Elle fait pivoter ma tête dans tous les sens, comme si je n'étais qu'un vulgaire pantin afin de trouver le bon angle pour l'imminente prise de vues.
- C'est parfait, s'émeut-elle tout en s'éventant d'une chaleur inexistante. Vous pouvez procéder aux différentes prises de vu pour l'hologramme officiel, s'époumone-t-elle ensuite, manquant de me percer un tympan.
Un jeune homme à l'allure fière et au regard franc s'approche alors de moi armé d'un générateur holographique extrême définition. Le mitraillage peut commencer, des flashs crépitent, il me prend sous toutes les contours alors que je me force à rester immobile. C'est à peine si je respire.
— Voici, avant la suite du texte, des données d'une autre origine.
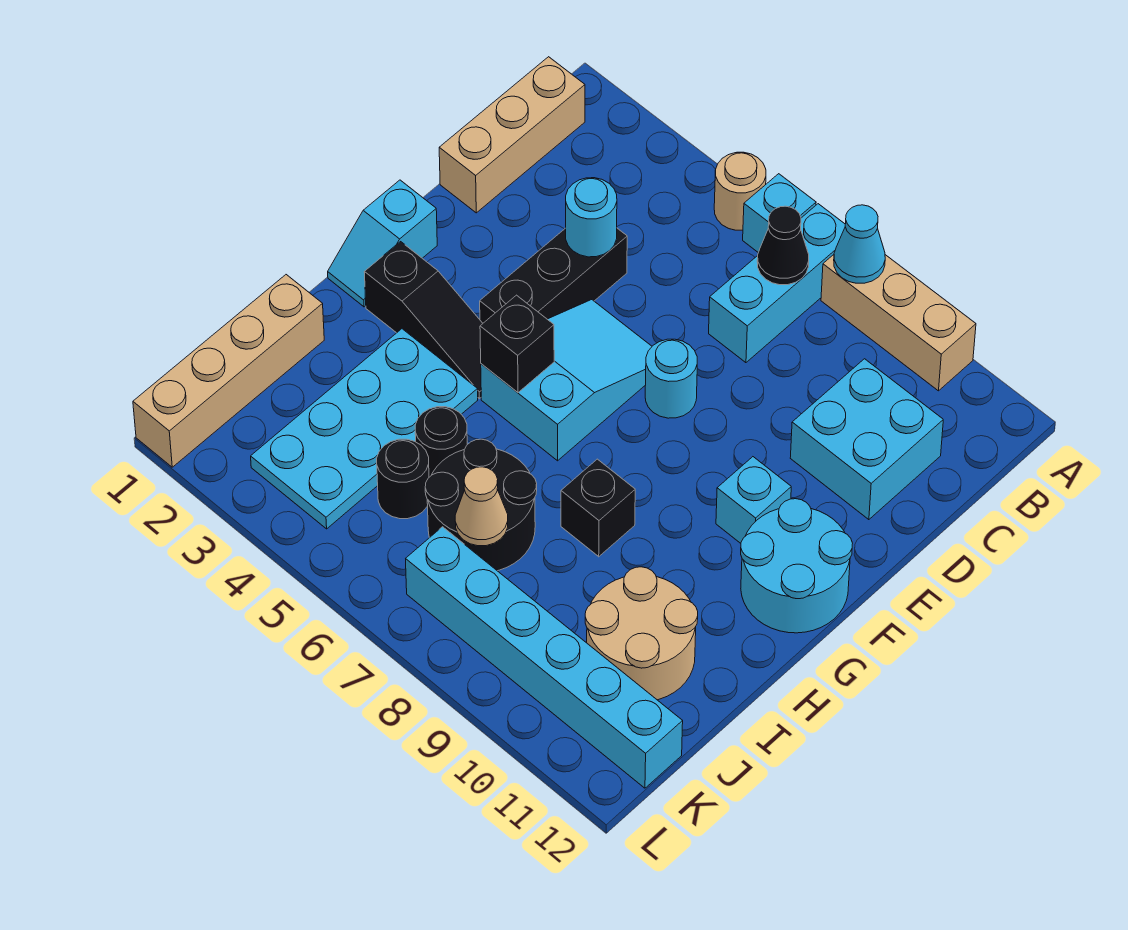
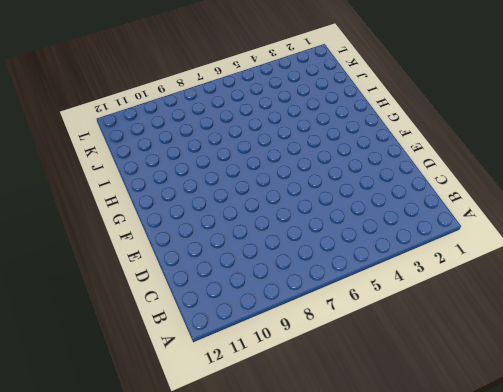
none -> tan 1x1 round brick [714,152,766,230]
none -> cyan 1x1 brick [743,174,816,253]
none -> cyan 1x3 brick [709,204,845,363]

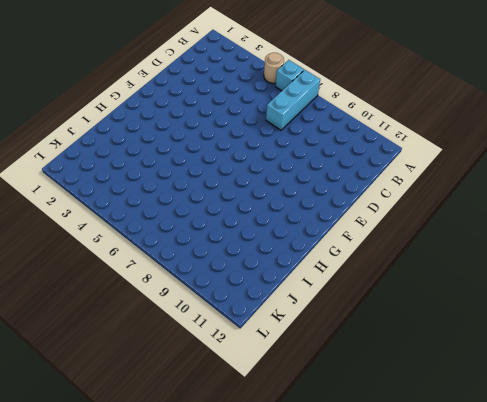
none -> tan 1x3 brick [821,255,976,391]
none -> tan 1x3 brick [439,57,585,213]
none -> cyan 2x2 brick [790,359,943,520]

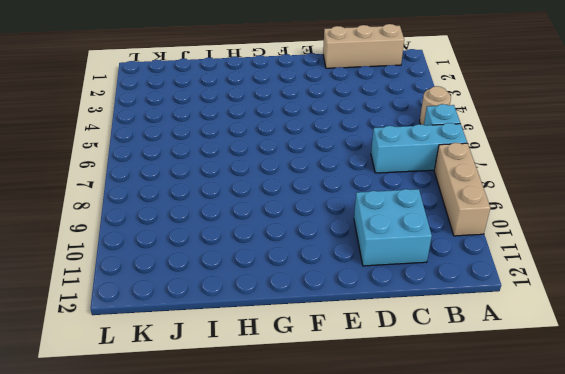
none -> black 1x3 brick [480,228,627,323]
none -> cyan 2x3 slope [481,300,652,461]
none -> cyan 1x1 round brick [645,339,697,418]

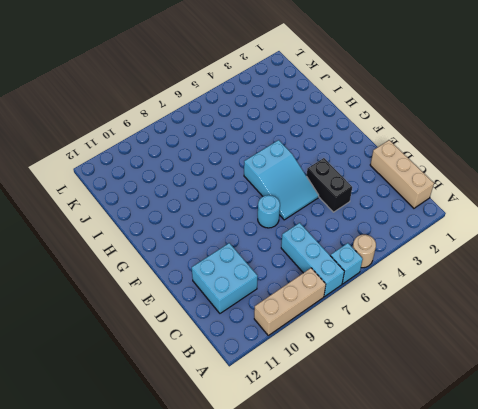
black 1x2 brick [307,158,352,212] -> black 1x3 brick [480,228,627,323]
none -> cyan 1x2 slope [328,180,437,307]
none -> cyan 1x1 brick [716,457,791,543]
none -> cyan 2x2 round brick [741,499,853,633]

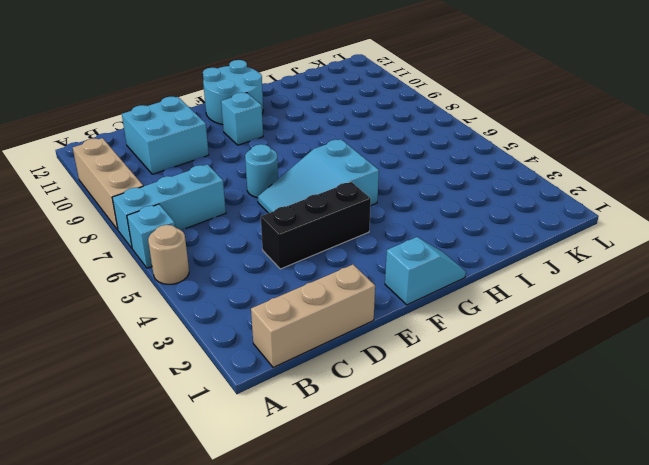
none -> black 1x3 slope [364,242,483,399]
none -> cyan 2x4 plate [251,329,478,529]
none -> black 1x1 brick [561,459,635,557]

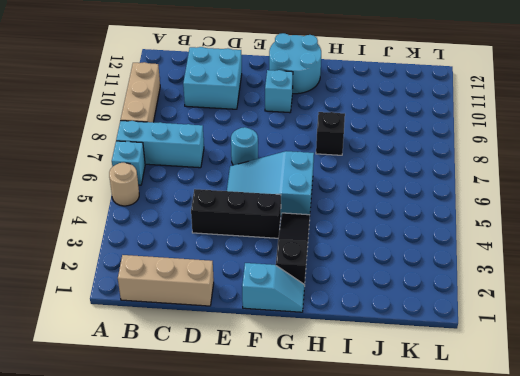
none -> cyan 2x4 plate [251,329,478,529]
none -> tan 1x4 brick [133,275,324,467]
none -> black 1x1 round brick [415,407,467,477]

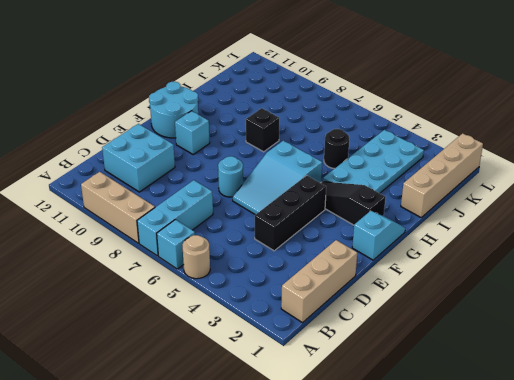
none -> black 2x2 round brick [425,439,537,571]
none -> tan 2x2 round brick [585,567,698,700]
none -> black 1x1 round brick [377,439,429,519]

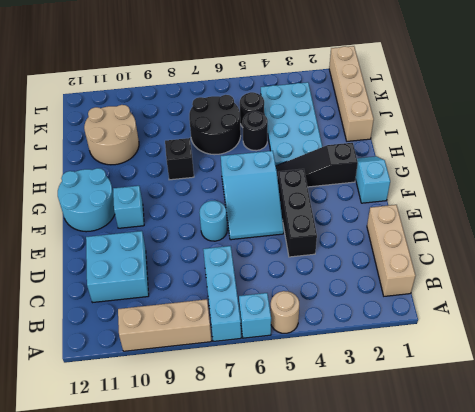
none -> cyan 1x6 brick [406,527,683,788]
none -> cyan 1x1 cone [834,205,885,283]
none -> black 1x1 cone [757,206,809,285]

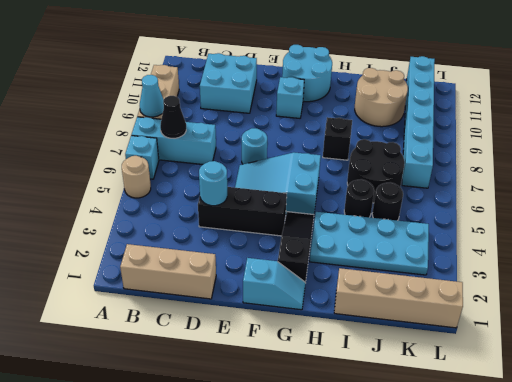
none -> black 1x1 brick [480,295,554,392]
none -> tan 1x1 cone [455,467,508,546]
Cinq minutes plus tard et un millier de prises plus tard, la séance individuelle est déterminée, apprends-je de Miss Jade. Les termes " séance individuelle " résonnent dans mon esprit alors que je comprends peu à peu ce qui va suivre. Et en effet, quelques instants plus tard, Achille surgit de derrière le paravent, éblouissant, solaire, confiant. Je rougis malgré moi alors qu'il m'offre l'un de ses plus beaux sourires.
- Nous allons générer un hologramme de Lapis et Achille à présent, explique l'holograpiste à Miss Jade qui ne peut s'empêcher d'être attendrie devant le couple que nous formons. Sous ses airs de tigresse, cette femme est un vrai coeur d'artichaut. J'ai pensé que le teint pâle de Lapis se marierait à la perfection avec le teint hâlé d'Achille. Imaginez-vous bien qu'aux côtés de Persée . . .
La phrase ne me parvient pas dans son entier, Achille m'agrippe par la taille et me fait tourner autour de lui afin d'admirer mes formes.
- Décidément, tes charmes ne cessent de se dévoiler, renchérit-il alors que je me dérobe, agacée.
Tout le monde se comporte comme si j'étais un jouet depuis que j'ai franchi le seuil de ce palais, seul Jonas m'a traité d'égal à égal pour le moment.
- Tu entres dans ma vie puis disparaît telle une ombre, cela ne te donne pas tous les droits, bien au contraire, le défié-je, tout à coup envahie par une audace que je ne soupçonnais pas.
Achille esquisse un léger sourire, il semble plus séduit que dérouté par ma soudaine intrépidité. Je me détourne agacée, peut-être que Miss Jade accepterait de me dispenser quelques conseils concernant le sexe opposé: la soirée s'annonce pimentée.